Let's normalize the image samples from integers (in range 0-255) to floating-point numbers (in range 0.0-1.0):


In [3]:
x_train, x_test = x_train / 255.0, x_test / 255.0

Now, let's build the ``Sequential`` model by stacking layers:


In [4]:
model = keras.models.Sequential([
    keras.layers.Flatten(input_shape=(28, 28)),
    keras.layers.Dense(128, activation='relu'),
    keras.layers.Dropout(0.2),
    keras.layers.Dense(10)
])
print(model)

<tensorflow.python.keras.engine.sequential.Sequential object at 0x145723490>


For each example the model returns a vector of "[logits](https://developers.google.com/machine-learning/glossary#logits)" scores, one for each class.

Now, we choose an optimizer and loss function for training:


In [5]:
model.compile(optimizer='adam',
              loss=keras.losses.SparseCategoricalCrossentropy(from_logits=True),
              metrics=['accuracy'])

The [``losses.SparseCategoricalCrossentropy``](https://www.tensorflow.org/api_docs/python/tf/keras/losses/SparseCategoricalCrossentropy) loss takes a vector of logits and a ``True`` index and returns a scalar loss for each example. This loss is equal to the negative log probability of the true class: It is zero if the model is sure of the correct class.

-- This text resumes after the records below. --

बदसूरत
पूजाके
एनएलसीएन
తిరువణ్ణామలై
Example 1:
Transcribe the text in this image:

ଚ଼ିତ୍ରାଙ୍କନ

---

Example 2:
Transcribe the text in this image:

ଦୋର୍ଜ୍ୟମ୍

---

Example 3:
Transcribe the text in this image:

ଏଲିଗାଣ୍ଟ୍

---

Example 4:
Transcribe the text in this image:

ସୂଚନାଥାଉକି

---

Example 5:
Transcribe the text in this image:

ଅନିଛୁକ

Now, let's train our model. The ``fit`` method adjusts the model parameters to minimize the loss:


In [6]:
model.fit(x_train, y_train, epochs=10)

Epoch 1/10
Epoch 2/10
Epoch 3/10
Epoch 4/10
Epoch 5/10
Epoch 6/10
Epoch 7/10
Epoch 8/10
Epoch 9/10
Epoch 10/10


<tensorflow.python.keras.callbacks.History at 0x1458686d0>

Now, that our model is trained, it's time to evaluate its performance on an unseen dataset. The ``evaluate`` method checks the models performance on the test set.


In [7]:
model.evaluate(x_test, y_test, verbose=2)

313/313 - 0s - loss: 0.0661 - accuracy: 0.9811


[0.06610903143882751, 0.9811000227928162]

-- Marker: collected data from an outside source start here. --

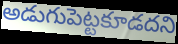
అడుగుపెట్టకూడదని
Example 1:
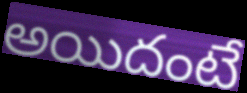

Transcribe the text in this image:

అయిదంటే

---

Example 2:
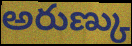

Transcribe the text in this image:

అరుణ్కు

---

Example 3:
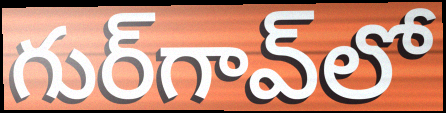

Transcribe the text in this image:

గుర్‌గావ్‌లో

You can see that the image classifier is now trained to ~98% accuracy on this dataset.

If you want your model to return a probability instead of logits, you can wrap the trained model, and attach the softmax to it:


In [8]:
probability_model = keras.Sequential([
  model,
  keras.layers.Softmax()
])

In [9]:
probability_model(x_test[:1]).numpy().sum()

1.0

## Convolutional Neural Networks

Now, let's change our model to take advantage of convolutional neural networks. But, we need to add a channels dimension before feeding the data to [``keras.layers.Conv2D``](https://www.tensorflow.org/api_docs/python/tf/keras/layers/Conv2D).


In [10]:
x_train = x_train[..., tf.newaxis].astype("float32")
x_test = x_test[..., tf.newaxis].astype("float32")
print(x_train.shape, x_test.shape)

(60000, 28, 28, 1) (10000, 28, 28, 1)


Now, let's build the ``Sequential`` model by stacking layers:


In [11]:
conv_model = keras.models.Sequential([
    keras.layers.Conv2D(32, 3, activation='relu'),
    keras.layers.Flatten(),
    keras.layers.Dense(128, activation='relu'),
    keras.layers.Dense(10)
])
print(conv_model)

<tensorflow.python.keras.engine.sequential.Sequential object at 0x145fa0970>


Now, we choose an optimizer and loss function for training for the new model:


In [12]:
conv_model.compile(optimizer='adam', 
                   loss=keras.losses.SparseCategoricalCrossentropy(from_logits=True), 
                   metrics=['accuracy'])

Now, let's train our new model.


In [13]:
conv_model.fit(x_train, y_train, epochs=10)

Epoch 1/10
Epoch 2/10
Epoch 3/10
Epoch 4/10
Epoch 5/10
Epoch 6/10
Epoch 7/10
Epoch 8/10
Epoch 9/10
Epoch 10/10


<tensorflow.python.keras.callbacks.History at 0x145fc9eb0>

Now, that our model is trained, let's evaluate its performance on the test dataset.


In [14]:
conv_model.evaluate(x_test, y_test, verbose=2)

313/313 - 1s - loss: 0.0842 - accuracy: 0.9825


[0.08415018022060394, 0.9825000166893005]

You can see that the image classifier is now trained to ~98% accuracy on this dataset.